Shouldn't we at least be a little bit scared already when shoe companies pivot to AI and their stock goes up ~750%?
"Be fearful when others are greedy" — Warren Buffett
If this isn't a greedy market, I don't know what is. Also what does it mean for the stock market to 'take off' when it's been doing ATHs for a while despite the geopolitical turmoil? Even /r/wallstreetbets has more sensible takes than this.
I understand that a lot of people want to cash out, but I'm surprised they're ready to share, especially given I don't think they've had issues bringing in funding in the private markets, but maybe I'm wrong.
I'm going to guess $2.5 trillion which is about 2.5x their current valuation. I think the hype is going to be immense.
Microslop and Oracle are already way down from their highs. Only Nvidia as the shovel seller still performs well.
People generally hate AI. The IPO price will be inflated and the stock will drop 10% on the first day, like many late stage IPOs in the 2000 bubble.
Friends and family like the Kushners will cash out. Trump might even suspend wars around the IPO date.
Will they eat each others potential capital appetite? Or is there just that much laying around for them all to gobble up the bag?
Anthropic or OpenAI IPOing is literally signing their own death certificate.
The valuation will go to zero as soon as they have to submit actual numbers instead of the salad of bullshit they usually serve investors.
Did you invest in Tesla and now invest in Open AI because who cares about ethics if you can make money?
Anthropic has the obviously the better product and were seemingly ethically better until they burnt their developer goodwill and started accepting Musk infrastructure.

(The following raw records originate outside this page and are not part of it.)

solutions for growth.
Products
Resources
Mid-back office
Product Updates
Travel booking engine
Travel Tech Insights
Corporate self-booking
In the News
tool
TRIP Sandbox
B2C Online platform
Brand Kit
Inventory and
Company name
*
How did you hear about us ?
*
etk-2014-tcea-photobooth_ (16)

But does having a better product actually translate to making more money?
Should I just lay down and die because there's no good choice when it comes to investing in this product they market as killing off people's livelihoods?
Kind of a radical idea. I did read about that in economy books way back when at uni... but I don't think it's really happening actual. At least my walled doesn't seem to get it.

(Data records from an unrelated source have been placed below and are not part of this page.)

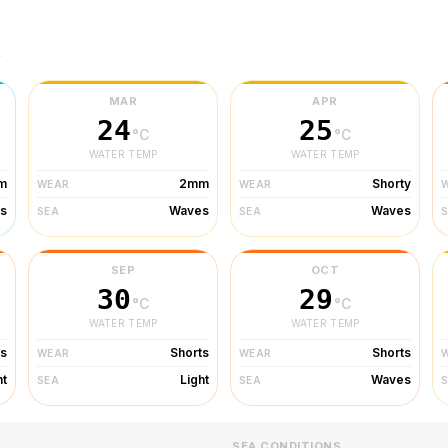
r
MAR
APR
24
25
°C
°C
WATER TEMP
WATER TEMP
m
2mm
Shorty
WEAR
WEAR
s
Waves
Waves
SEA
SEA
SEP
OCT
30
29
°C
°C
WATER TEMP
WATER TEMP
ts
Shorts
Shorts
WEAR
WEAR
ht
Light
Waves
SEA
SEA
SEA CONDITIONS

PS: it's a joke, free market works when there is competition. VCs are making damn sure it's just enough monopolies that they get wealthier while consumers themselves get milked. Without antitrust actually being enforced, there is no free market.
Splendidly interesting times.
Banks make money by giving out loans is a meme, but it's actually true here. You kind of need collateral to do that, but a stock of a company which has revenue is a perfectly cromulent collateral even by strict standards. It's not even some infinite money glitch - it's kinda how the whole system is supposed to work.
The stock market is largely about betting on expectations of future value while money is just a token which is used to settle things. E.g. if you think about simplified mechanics of IPO, say, investor Alice buys OpenAI shares, OpenAI gets the money and Alice has shares. If for simplicity we assume that Alice and OpenAI use same bank and there are no intermediaries, then it literally just updates two cells in a database. And Alice now has shares which is an asset of known value, thus can be borrowed against, etc. Also, say, OpenAI can use that money to repay debt, then perhaps lender would buy SpaceX stocks - it's not like money was withdrawn from the system.
Of course, there can be some interference: multiple companies do IPO around same time it would reduce FOMO, and if they did it literally in one day there might be lack of liquidity.
Edit: Or has so much somehow changed in two weeks that it’s no longer necessary to wait until next year?